Senate Seeks to Adjust 10-Hour Pay Cap

Student Senate is currently in negotiations with the Dean of Students Office to extend a cap on its paid working hours that was implemented at the beginning of the academic year. The 10-hour cap was originally introduced to relieve the burden of work, however some senators feel that the cap does not accurately reflect the necessary workload of certain Senate positions

At the end of the 2019-2020 academic year, Student Senate began the process of rewriting its bylaws. The group brought in Kenyon College’s Dean of Campus Life Laura Kane to provide recommendations. Kane noted that senators were working more hours than their counterparts at other comparable colleges and universities and suggested lowering the burden on Senate through a decreased time commitment and greater administrative support. 

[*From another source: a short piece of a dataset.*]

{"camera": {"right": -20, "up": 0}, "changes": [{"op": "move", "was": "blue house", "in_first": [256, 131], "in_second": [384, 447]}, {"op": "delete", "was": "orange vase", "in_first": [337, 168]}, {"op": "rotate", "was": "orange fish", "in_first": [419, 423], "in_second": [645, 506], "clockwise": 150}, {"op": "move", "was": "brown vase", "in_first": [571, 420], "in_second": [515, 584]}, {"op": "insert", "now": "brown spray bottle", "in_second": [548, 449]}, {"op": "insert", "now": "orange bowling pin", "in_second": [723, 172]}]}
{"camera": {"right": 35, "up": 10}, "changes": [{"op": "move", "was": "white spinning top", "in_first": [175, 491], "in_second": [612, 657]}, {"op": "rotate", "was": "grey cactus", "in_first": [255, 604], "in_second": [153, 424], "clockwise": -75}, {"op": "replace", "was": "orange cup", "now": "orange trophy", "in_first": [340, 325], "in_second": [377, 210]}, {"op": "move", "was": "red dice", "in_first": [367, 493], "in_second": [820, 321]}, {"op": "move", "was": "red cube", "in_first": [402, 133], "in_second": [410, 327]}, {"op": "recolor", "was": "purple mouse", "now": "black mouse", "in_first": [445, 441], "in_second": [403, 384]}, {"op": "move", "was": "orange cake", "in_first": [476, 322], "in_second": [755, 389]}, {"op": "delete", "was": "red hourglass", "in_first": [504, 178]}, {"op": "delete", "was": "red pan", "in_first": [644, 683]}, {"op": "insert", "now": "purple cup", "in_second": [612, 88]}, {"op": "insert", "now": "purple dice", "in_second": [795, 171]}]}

“The main takeaway from my work was that the Senate needed to appear more accessible,” Kane said. “Clarity about the general expectation for time commitments is an essential component. … Having a clear time commitment can allow the opportunity for students to manage their time better and perhaps continue to engage in other meaningful ways. I heard from a handful of students that there were often resignations due to the unexpected burden of work and expectations of time.” 

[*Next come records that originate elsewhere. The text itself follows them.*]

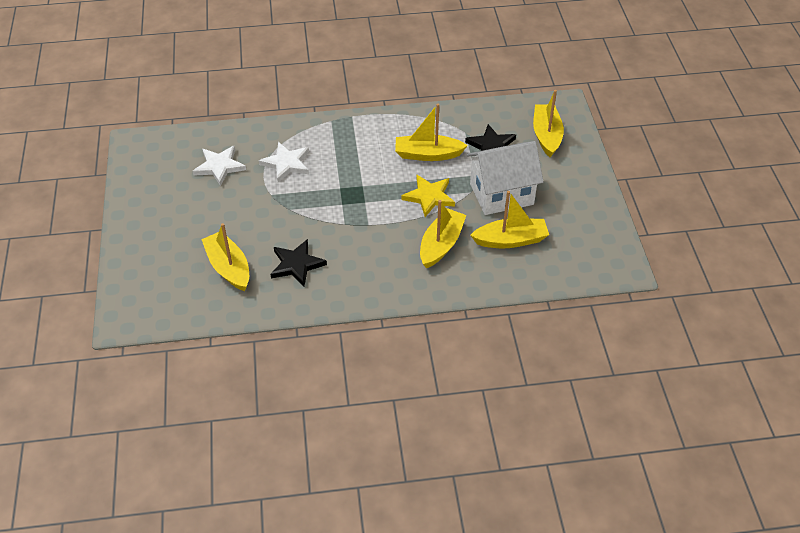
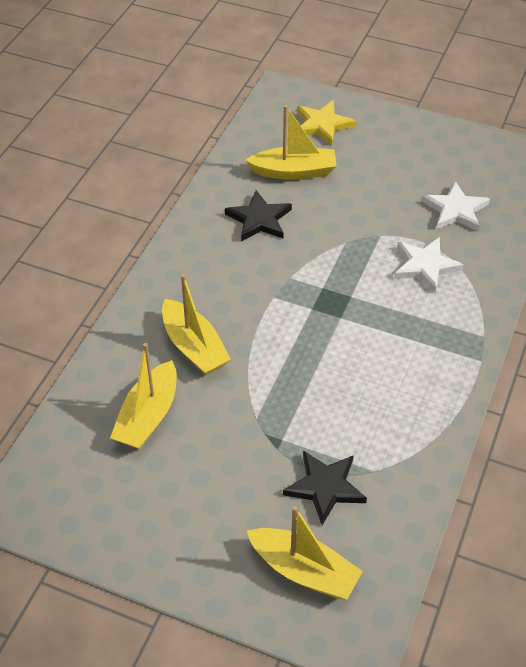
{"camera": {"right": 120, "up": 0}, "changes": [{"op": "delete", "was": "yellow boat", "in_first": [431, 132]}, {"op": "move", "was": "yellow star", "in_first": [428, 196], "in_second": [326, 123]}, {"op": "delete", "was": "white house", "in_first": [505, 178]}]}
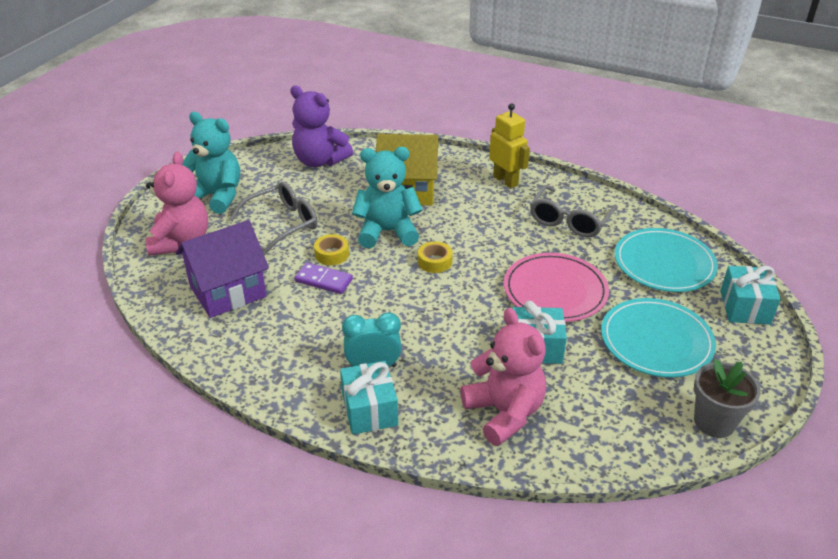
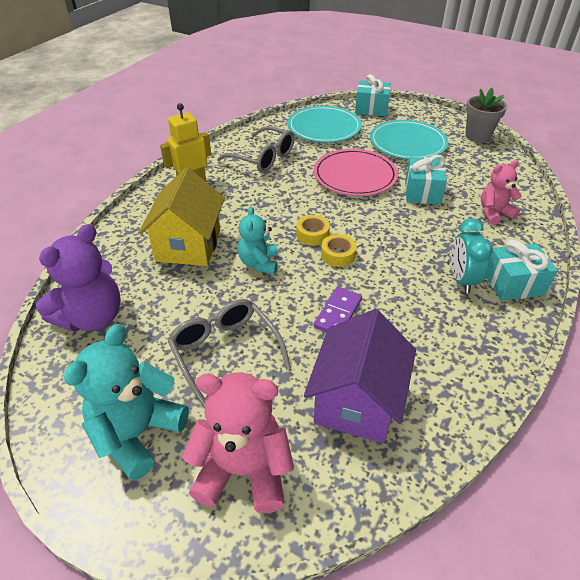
{"camera": {"right": -85, "up": 5}, "changes": [{"op": "rotate", "was": "purple house", "in_first": [222, 269], "in_second": [360, 376], "clockwise": 45}, {"op": "move", "was": "yellow tape", "in_first": [331, 249], "in_second": [339, 250]}, {"op": "resize", "was": "turquoise teddy bear", "in_first": [387, 197], "in_second": [258, 240], "ratio": 0.62}, {"op": "resize", "was": "pink teddy bear", "in_first": [503, 377], "in_second": [501, 192], "ratio": 0.62}]}
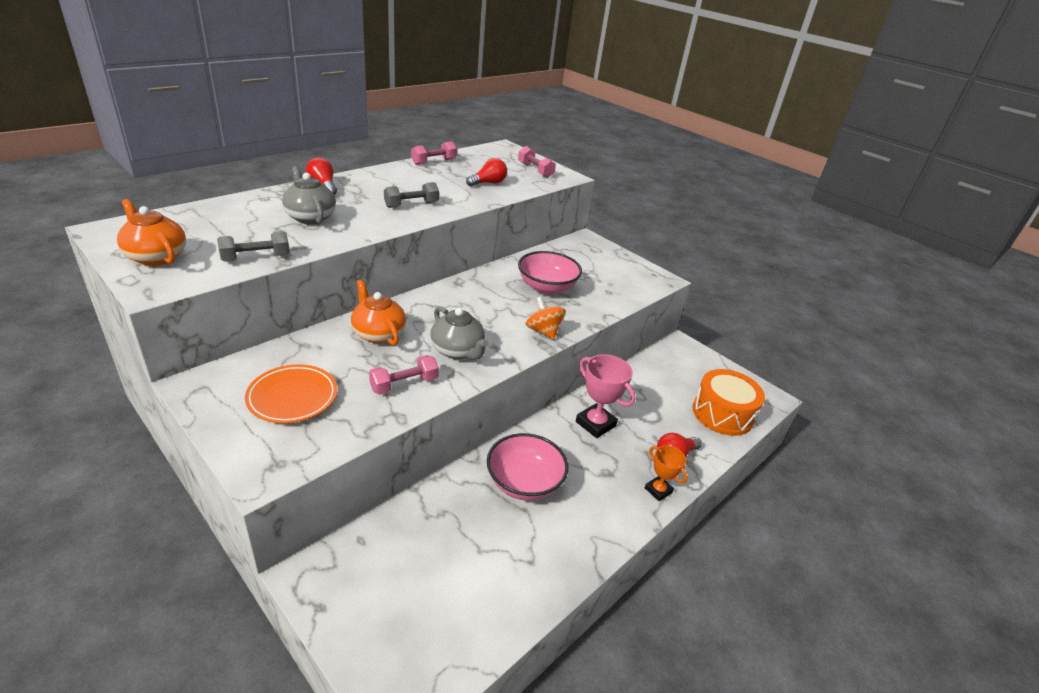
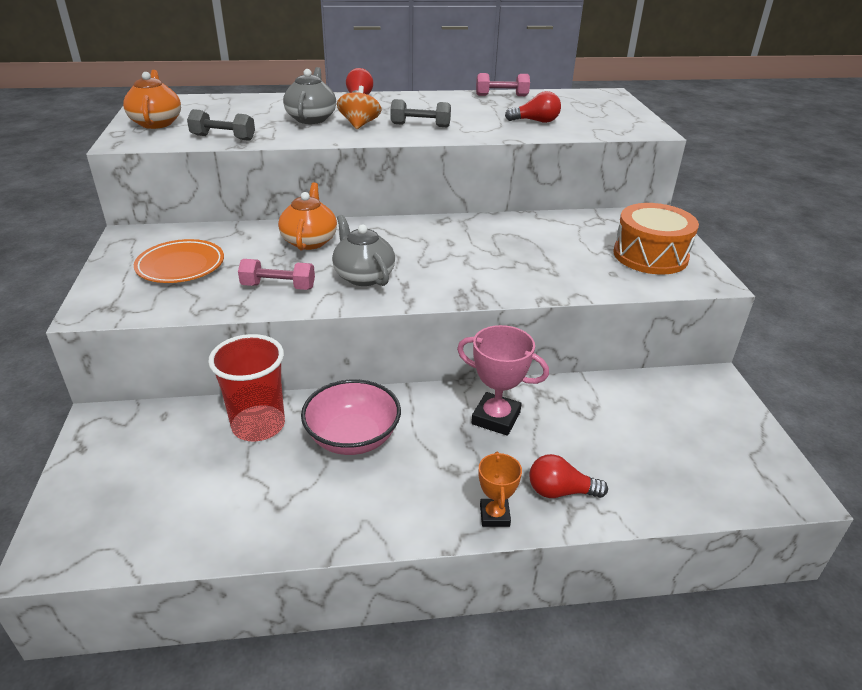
{"camera": {"right": 40, "up": 0}, "changes": [{"op": "rotate", "was": "grey teapot", "in_first": [459, 333], "in_second": [363, 250], "clockwise": 150}, {"op": "delete", "was": "pink dumbbell", "in_first": [537, 162]}, {"op": "delete", "was": "pink bowl", "in_first": [550, 272]}, {"op": "move", "was": "orange spinning top", "in_first": [546, 318], "in_second": [359, 107]}, {"op": "rotate", "was": "pink trophy", "in_first": [605, 396], "in_second": [503, 380], "clockwise": -60}, {"op": "move", "was": "orange drum", "in_first": [729, 402], "in_second": [656, 238]}, {"op": "insert", "now": "red cup", "in_second": [246, 387]}]}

Vice President and Dean of Students Meredith Raimondo agreed with this recommendation and the Dean of Students Office decided to cap the number of paid hours Senators work. There is academic literature that indicates student performance and mental health declines when full-time students work above 10 hours.   

“When Student Senate works as a collaborative body, it can collectively devote over 100 hours of week to its work with the 10 hour cap,” Raimondo wrote in an email to the Review. “I am confident that a thoughtful approach to collaboration means that Senate can find positive strategies to complete its work.”

Additionally, the current cap includes some leniency, although it requires Senators to know ahead of time which weeks will be busier.

“There’s a little bit of nuance to [the cap] though,” said College fourth-year and Student Senator Caleb Knapp. “The current plan, as it is, Senate is allowed to work up to 10 hours a week with the exception of four weeks, where, if we get permission from [the Student Finance Committee]  in advance, then we can work up to 15 [hours].”

However, because Senate must inform the administration in advance of each 15-hour week, College third-year and Senate Finance Committee Co-Chair Arman Luczkow says the plan is not feasible given that last-minute situations often require senators to put in extra hours. 

According to some senators, Student Senate was told that the cap was a joint decision made by SFC, Director of Orientation and Student Activities Tina Zwegat, and the administration. However, according to Luczkow, SFC was not consulted on the decision, and was only informed of it after the fact. 

“It does actually seem like it was an admin decision that’s sort of being tagged onto SFC,” Luczkow said. “But they had no idea why it was made and they’d even be open to possibly change it.” 

Although most Student Senators don’t work more than 10 hours per week, some positions such as chair, vice-chair, or SFC liaison have routinely required a greater time commitment.

“I think [a] 10-hour blanket cap doesn’t make any sense,” Luczkow said. “For example, especially for chair and vice-chair, there’s no way you’re going under 10 [hours] … because they’re running the organization, they have way more meetings, they have more things to keep track of. My opinion is that the hour cap should depend upon the position of the specific senator.”

Even for Senators who do not hold a specific leadership position in Senate, the 10-hour cap can pose a challenge based on the kind of projects they are working on. 

“So for example, when I was Vice-Chair, I probably worked anywhere from, low end, eight to ten hours,” said Knapp. “The week that the board came, I’d probably work 20, 25 hours. So it’s really a range, but I would say on average, anywhere from like seven to 12. … It really just depends on the position and the kinds of stuff that people are doing. It could be anywhere from four or five hours at an absolute minimum to … as much as your heart desired.”

According to Luczkow, SFC would be open to changing the current 10-hour cap to a position-specific cap, or raising the cap to 15 hours for all senators. Discussions about increasing the cap are ongoing.